The UAE narrowly missed out on adding to their medal tally at the Asian Games yesterday as Sheikha Latifa Al Maktoum and the men’s bowling team saw their hopes of bronze ended by small margins.

Sheikha Latifa was beaten by 1.39 seconds with Taizo Sugitani of Japan, clocking 30.95 seconds in the equestrian individual jumping competition to win bronze.

And only four pins was the difference for the men’s bowling team, who were edged out by Hong Kong as they finished joint-fourth with China.

The horse jumping team, also featuring Abdullah Mohammed Al Marri and Mohammed Al Owais made a solid start. However as the competition progressed, only Sheikha Latifa, on her 11-year mare Peanuts De Beaufour, remained in contention for a medal.

Carrying a four-point penalty from her qualifying period on the first day, Sheikha Latifa came agonisingly close with a time of 32.34 but was edged out of the top three by Sugitani.

The event was won by Saudi Arabia’s Abdullah Sharbatli, ahead of runner-up Satoshi Hirao.

In bowling, entering the day still in with a chance of sealing a medal, the five-man team, Mahmood Al Attar, Shaker Ali, Hussain Al Suwaidi, Naif Oqab and Hareb Al Mansoori fought hard until the end, but despite their efforts, they could only accumulate 5,896 pins.

South Korea comfortably took gold with a total of 6,228 pins, 242 pins ahead of runners-up Malaysia while Hong Kong’s effort of 5,900 was enough to win bronze.

Meanwhile, the skeet shooting team also ended the shooting competition on a disappointing note as they failed to consolidate their start during the qualifying round.

The three-man team, Saif Al Mansoori, Ahmed Mohammed and Saeed Al Dhraif finished in sixth position with a total of 341 points.

China picked up gold with a new Asian record of 366, while Kuwait (353) placed second ahead of South Korea (351).

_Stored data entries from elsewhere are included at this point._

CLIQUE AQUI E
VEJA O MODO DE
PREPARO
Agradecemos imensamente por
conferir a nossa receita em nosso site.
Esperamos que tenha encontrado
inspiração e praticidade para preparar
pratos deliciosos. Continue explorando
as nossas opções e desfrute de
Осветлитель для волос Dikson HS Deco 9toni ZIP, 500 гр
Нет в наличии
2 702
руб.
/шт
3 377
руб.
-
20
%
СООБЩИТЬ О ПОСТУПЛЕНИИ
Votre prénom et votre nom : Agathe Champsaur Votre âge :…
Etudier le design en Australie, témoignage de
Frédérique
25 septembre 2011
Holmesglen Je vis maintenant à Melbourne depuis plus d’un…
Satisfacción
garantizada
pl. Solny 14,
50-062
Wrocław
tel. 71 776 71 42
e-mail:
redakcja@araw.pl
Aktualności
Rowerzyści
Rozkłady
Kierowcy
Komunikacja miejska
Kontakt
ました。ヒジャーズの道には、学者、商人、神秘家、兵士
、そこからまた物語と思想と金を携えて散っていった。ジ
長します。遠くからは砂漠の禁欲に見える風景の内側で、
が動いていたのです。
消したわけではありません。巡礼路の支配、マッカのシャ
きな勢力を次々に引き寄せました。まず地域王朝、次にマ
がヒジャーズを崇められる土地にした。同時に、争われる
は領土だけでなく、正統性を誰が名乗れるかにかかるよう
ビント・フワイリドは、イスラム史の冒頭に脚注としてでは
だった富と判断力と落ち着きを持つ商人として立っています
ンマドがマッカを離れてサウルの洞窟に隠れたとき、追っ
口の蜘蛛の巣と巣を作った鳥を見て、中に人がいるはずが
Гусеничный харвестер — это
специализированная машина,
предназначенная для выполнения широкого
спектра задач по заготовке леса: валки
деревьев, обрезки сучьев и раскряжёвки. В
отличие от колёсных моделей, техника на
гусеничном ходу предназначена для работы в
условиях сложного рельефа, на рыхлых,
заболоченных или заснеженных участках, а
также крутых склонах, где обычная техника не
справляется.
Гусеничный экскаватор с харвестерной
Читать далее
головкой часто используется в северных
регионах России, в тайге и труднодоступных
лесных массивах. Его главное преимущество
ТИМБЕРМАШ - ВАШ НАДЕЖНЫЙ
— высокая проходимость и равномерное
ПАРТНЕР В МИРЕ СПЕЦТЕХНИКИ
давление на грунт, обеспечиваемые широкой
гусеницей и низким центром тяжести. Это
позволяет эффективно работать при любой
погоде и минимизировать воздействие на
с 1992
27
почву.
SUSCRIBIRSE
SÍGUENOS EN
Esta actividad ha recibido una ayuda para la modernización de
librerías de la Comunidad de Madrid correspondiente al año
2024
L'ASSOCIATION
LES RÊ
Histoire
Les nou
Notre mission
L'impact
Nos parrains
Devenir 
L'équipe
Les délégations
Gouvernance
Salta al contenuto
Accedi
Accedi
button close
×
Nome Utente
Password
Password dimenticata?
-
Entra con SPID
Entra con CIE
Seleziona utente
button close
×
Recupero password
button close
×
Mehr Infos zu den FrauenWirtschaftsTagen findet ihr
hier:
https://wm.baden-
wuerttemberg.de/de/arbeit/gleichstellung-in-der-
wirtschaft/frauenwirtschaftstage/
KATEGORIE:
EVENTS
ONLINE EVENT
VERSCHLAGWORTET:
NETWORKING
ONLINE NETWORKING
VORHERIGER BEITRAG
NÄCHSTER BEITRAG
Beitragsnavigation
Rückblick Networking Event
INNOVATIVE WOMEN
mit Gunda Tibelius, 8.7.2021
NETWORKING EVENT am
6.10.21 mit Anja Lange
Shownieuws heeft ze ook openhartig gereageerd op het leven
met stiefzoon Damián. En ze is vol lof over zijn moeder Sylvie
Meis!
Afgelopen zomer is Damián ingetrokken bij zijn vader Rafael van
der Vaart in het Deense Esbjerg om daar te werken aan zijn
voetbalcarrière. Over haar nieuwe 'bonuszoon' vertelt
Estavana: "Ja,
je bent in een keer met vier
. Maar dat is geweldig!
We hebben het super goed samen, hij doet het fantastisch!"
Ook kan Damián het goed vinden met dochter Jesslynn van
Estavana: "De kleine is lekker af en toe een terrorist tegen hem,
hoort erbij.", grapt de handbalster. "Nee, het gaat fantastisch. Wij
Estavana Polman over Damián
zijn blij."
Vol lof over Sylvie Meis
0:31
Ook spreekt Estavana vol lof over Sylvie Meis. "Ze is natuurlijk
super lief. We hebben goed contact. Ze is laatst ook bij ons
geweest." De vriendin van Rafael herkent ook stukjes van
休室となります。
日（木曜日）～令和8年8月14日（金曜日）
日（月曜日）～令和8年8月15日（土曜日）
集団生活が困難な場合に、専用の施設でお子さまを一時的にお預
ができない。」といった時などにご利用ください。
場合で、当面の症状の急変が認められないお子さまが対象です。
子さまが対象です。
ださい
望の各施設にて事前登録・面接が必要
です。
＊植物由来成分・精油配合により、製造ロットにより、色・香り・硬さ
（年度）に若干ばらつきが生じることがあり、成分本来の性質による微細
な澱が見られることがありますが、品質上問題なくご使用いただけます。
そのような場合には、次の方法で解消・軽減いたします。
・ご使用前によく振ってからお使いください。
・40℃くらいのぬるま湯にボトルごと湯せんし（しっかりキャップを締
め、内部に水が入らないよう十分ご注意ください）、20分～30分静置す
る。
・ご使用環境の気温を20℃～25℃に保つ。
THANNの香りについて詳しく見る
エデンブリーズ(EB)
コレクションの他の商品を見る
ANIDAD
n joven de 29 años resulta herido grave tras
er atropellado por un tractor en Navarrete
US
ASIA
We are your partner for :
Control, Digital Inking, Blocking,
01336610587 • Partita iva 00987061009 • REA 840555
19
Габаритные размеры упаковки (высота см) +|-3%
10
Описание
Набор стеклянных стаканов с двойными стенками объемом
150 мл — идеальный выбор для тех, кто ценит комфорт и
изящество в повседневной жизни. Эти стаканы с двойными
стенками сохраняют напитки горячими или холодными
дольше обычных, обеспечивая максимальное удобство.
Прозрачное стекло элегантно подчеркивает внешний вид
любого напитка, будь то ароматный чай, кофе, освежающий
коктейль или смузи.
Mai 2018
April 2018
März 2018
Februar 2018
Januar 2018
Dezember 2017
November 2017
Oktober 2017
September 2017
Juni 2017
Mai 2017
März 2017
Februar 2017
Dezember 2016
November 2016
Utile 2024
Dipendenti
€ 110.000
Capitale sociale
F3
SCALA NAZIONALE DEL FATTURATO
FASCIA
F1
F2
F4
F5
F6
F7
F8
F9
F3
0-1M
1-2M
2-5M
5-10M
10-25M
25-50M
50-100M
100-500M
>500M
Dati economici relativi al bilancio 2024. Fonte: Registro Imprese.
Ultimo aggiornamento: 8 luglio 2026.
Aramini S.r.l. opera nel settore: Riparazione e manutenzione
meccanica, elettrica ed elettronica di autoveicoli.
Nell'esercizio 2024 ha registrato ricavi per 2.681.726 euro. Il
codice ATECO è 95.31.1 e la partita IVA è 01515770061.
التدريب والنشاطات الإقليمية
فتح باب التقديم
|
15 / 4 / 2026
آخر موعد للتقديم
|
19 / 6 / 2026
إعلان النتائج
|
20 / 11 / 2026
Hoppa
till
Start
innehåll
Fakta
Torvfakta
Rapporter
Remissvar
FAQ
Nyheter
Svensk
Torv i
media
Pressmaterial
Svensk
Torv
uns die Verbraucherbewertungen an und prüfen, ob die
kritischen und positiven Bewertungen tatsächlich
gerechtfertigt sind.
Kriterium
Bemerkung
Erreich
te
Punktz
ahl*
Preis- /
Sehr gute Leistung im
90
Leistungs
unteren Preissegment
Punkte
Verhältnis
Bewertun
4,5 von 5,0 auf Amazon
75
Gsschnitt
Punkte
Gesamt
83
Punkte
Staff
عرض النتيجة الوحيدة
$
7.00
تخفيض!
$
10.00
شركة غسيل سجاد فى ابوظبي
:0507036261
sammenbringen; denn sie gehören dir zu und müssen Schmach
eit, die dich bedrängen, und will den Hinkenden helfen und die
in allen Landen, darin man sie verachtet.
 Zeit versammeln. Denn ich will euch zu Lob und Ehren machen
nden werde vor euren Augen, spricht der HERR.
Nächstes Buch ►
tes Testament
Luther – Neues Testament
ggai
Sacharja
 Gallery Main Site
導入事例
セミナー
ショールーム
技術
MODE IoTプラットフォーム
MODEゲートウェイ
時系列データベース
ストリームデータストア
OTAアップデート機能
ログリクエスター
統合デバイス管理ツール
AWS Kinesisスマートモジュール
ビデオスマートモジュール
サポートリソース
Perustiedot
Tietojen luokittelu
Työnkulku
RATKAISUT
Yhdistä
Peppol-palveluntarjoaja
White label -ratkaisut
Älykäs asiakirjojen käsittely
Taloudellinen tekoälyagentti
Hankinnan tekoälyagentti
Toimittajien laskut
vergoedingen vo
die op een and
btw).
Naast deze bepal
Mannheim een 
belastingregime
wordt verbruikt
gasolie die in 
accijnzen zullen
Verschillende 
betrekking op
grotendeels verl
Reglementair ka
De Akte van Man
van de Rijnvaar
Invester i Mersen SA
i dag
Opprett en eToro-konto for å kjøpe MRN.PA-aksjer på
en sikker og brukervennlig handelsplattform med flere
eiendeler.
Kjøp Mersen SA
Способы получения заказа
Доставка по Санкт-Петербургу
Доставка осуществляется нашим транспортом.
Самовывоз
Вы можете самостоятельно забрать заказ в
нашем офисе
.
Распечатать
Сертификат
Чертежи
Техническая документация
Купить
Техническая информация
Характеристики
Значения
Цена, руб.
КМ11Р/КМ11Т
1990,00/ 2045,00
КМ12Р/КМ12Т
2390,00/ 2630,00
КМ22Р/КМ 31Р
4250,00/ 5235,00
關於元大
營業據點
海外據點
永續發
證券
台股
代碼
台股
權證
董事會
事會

Al Mansoori was best among the three UAE shooters with a total of 116 while Mohammed and Al Dhraif followed with totals of 115 and 110 at the end of five qualifying rounds.

And on the field, Saber Bayaha’s 50.05m attempt wasn’t enough to secure qualification to the men’s discus final, which was won by Iran’s Ehsan Hadid (65.11m).

India’s Vikas Gowda (62.58m) and Qatar’s Ahmed Mohammed Dheeb (61.25m) clinched silver and bronze medals respectively on the fourth day of the athletics competition.

Today, in sailing, both the men and women’s Optimist categories conclude, as well as the laser standard.

Tomorrow, 10,000m gold medalist Alia Saeed Mohammed will hope to add to the UAE’s tally when she competes in the women’s 5,000m alongside Betlhem Desalegn.